If putting migrant children in cages is not cruel enough, would
President Trump give the green light to bulldoze the US National Butterfly
Center?
By: Ringo Bones
The center’s director Marianna Wright compares the site to
Disney’s Fantasia and more than 200 wildlife species, not just butterflies,
make their homes at America’s most diverse sanctuary. But if President Trump
had his way, all of it could be bulldozed to oblivion. On any given day at the
National Butterfly Center in Mission, Texas, visitors can see more than 60
varieties of butterflies. In the spring and fall, monarch butterflies and other
species can blanket the center’s 100 acres of subtropical bushlands that extend
from the visitor center to the banks of the Rio Grande river, where the
wildlife center and US sovereignty ends.
The Trump administration could now bulldoze the National
Butterfly Center to oblivion in order to build Trump’s so-called border wall
because back in December 2018, the US Supreme Court issued a ruling allowing
the Trump administration to waive 28 federal laws, including the Endangered
Species Act and the Clean Air Act and begin construction on 33 new miles of
border wall in the heart of the valley – and right through the National
Butterfly Center.
According to the National Butterfly Center’s director
Marianna Wright “Environmental tourism contributes more than $450-million to
Hidalgo and Starr counties.” referring to the adjacent counties in the valley. “Many
of the properties people choose to visit to see birds, butterflies and threatened
and endangered species are all going to be behind the border wall. For us, the
economic impact is potentially catastrophic.”

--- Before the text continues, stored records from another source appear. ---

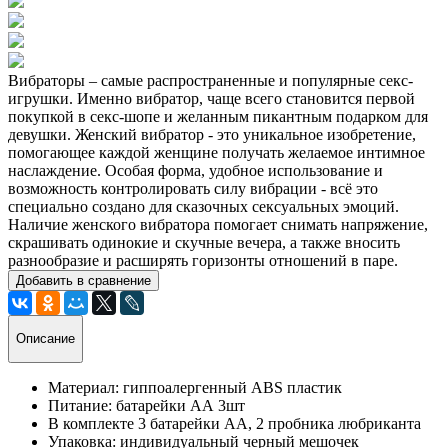
Вибраторы – самые распространенные и популярные секс-
игрушки. Именно вибратор, чаще всего становится первой
покупкой в секс-шопе и желанным пикантным подарком для
девушки. Женский вибратор - это уникальное изобретение,
помогающее каждой женщине получать желаемое интимное
наслаждение. Особая форма, удобное использование и
возможность контролировать силу вибрации - всё это
специально создано для сказочных сексуальных эмоций.
Наличие женского вибратора помогает снимать напряжение,
скрашивать одинокие и скучные вечера, а также вносить
разнообразие и расширять горизонты отношений в паре.
Добавить в сравнение
Описание
Материал: гиппоалергенный
ABS пластик
Питание: батарейки АА 3шт
В комплекте 3 батарейки АА, 2 пробника любриканта
Упаковка: индивидуальный черный мешочек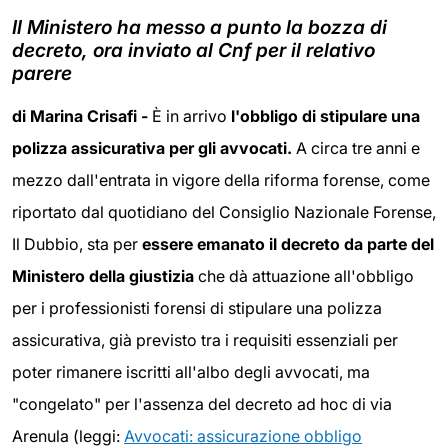
Il Ministero ha messo a punto la bozza di
decreto, ora inviato al Cnf per il relativo
parere
di Marina Crisafi -
È in arrivo
l'obbligo di stipulare una
polizza assicurativa per gli avvocati.
A circa tre anni e
mezzo dall'entrata in vigore della riforma forense, come
riportato dal quotidiano del Consiglio Nazionale Forense,
Il Dubbio, sta per
essere emanato il decreto da parte del
Ministero della giustizia
che dà attuazione all'obbligo
per i professionisti forensi di stipulare una polizza
assicurativa, già previsto tra i requisiti essenziali per
poter rimanere iscritti all'albo degli avvocati, ma
"congelato" per l'assenza del decreto ad hoc di via
Arenula (leggi:
Avvocati: assicurazione obbligo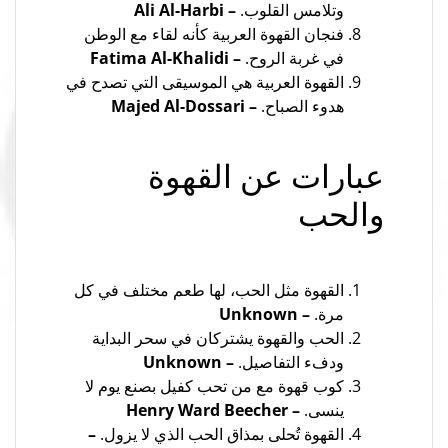
وتلامس القلوب.
– Ali Al-Harbi
فنجان القهوة العربية كأنه لقاء مع الوطن
في غربة الروح.
– Fatima Al-Khalidi
القهوة العربية هي الموسيقى التي تصدح في
هدوء الصباح.
– Majed Al-Dossari
عبارات عن القهوة
والحب
القهوة مثل الحب، لها طعم مختلف في كل
مرة.
– Unknown
الحب والقهوة يشتركان في سحر البداية
ودفء التفاصيل.
– Unknown
كوب قهوة مع من تحب كفيل بصنع يوم لا
ينسى.
– Henry Ward Beecher
القهوة تُحلى بمذاق الحب الذي لا يزول.
–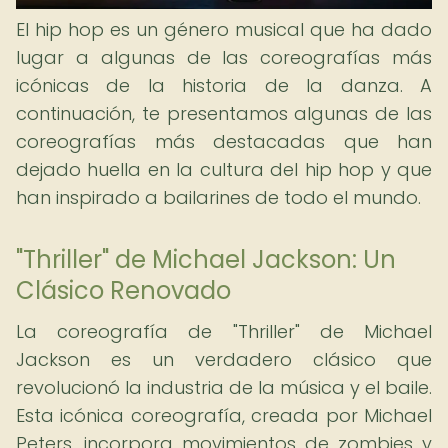
El hip hop es un género musical que ha dado
lugar a algunas de las coreografías más
icónicas de la historia de la danza. A
continuación, te presentamos algunas de las
coreografías más destacadas que han
dejado huella en la cultura del hip hop y que
han inspirado a bailarines de todo el mundo.
"Thriller" de Michael Jackson: Un
Clásico Renovado
La coreografía de "Thriller" de Michael
Jackson es un verdadero clásico que
revolucionó la industria de la música y el baile.
Esta icónica coreografía, creada por Michael
Peters, incorpora movimientos de zombies y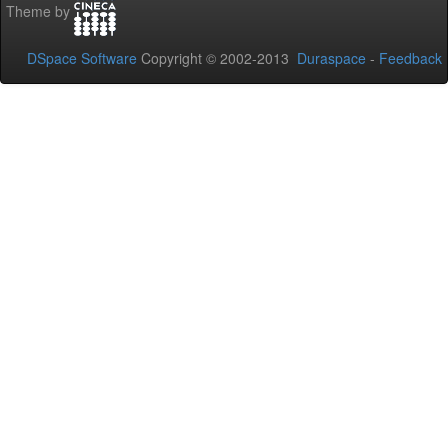
Theme by
DSpace Software
Copyright © 2002-2013
Duraspace
-
Feedback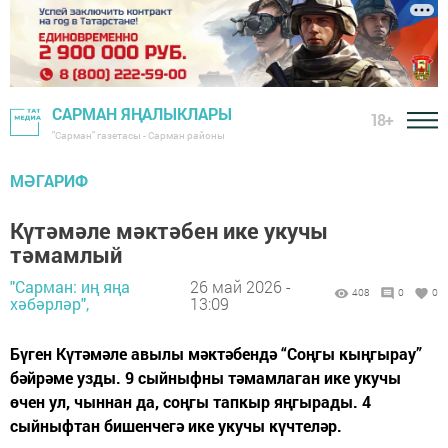
САРМАН ЯҢАЛЫКЛАРЫ
18+
"Сарман" газетасы - Сарман районы
МӘГАРИФ
Күтәмәле мәктәбен ике укучы
тәмамлый
"Сарман: иң яңа
26 май 2026 -
408
0
0
хәбәрләр",
13:09
Бүген Күтәмәле авылы мәктәбендә “Соңгы кыңгырау”
бәйрәме узды. 9 сыйныфны тәмамлаган ике укучы
өчен ул, чыннан да, соңгы тапкыр яңгырады. 4
сыйныфтан бишенчегә ике укучы күчтеләр.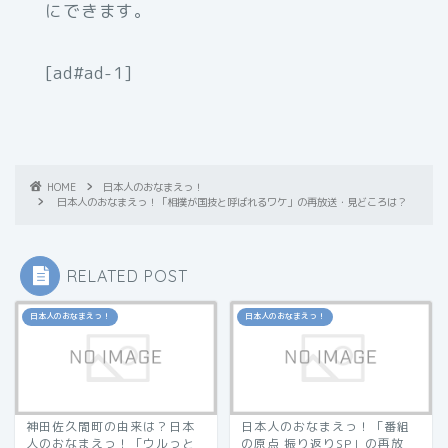
にできます。
[ad#ad-1]
HOME
日本人のおなまえっ！
日本人のおなまえっ！「相撲が国技と呼ばれるワケ」の再放送・見どころは？
RELATED POST
日本人のおなまえっ！
日本人のおなまえっ！
神田佐久間町の由来は？日本
日本人のおなまえっ！「番組
人のおなまえっ！「ウルっと
の原点 振り返りSP」の再放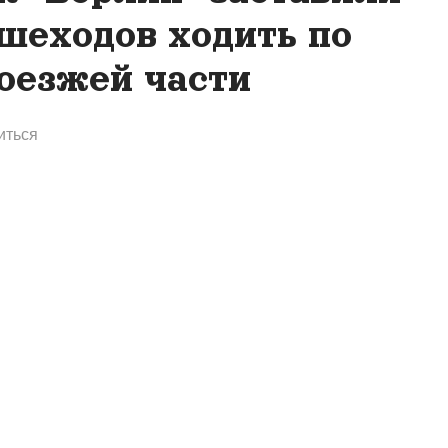
шеходов ходить по
оезжей части
иться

More than 200 species of resident or migrating butterflies
make homes at the butterfly center over the course of the year, including the
vibrant Mexican bluewing, the tiny vicroy’s ministreak and the black
swallowtail which carpets the wild dill at the property with its eggs each
spring. The center opened in 2003 and is the flagship project of the North
American Butterfly Association. Sadly, Trump has expansive powers to construct
the border wall on both public and private land because since 2005, the
Department of Homeland Security has had the power to waive numerous
environmental laws in the name of national security.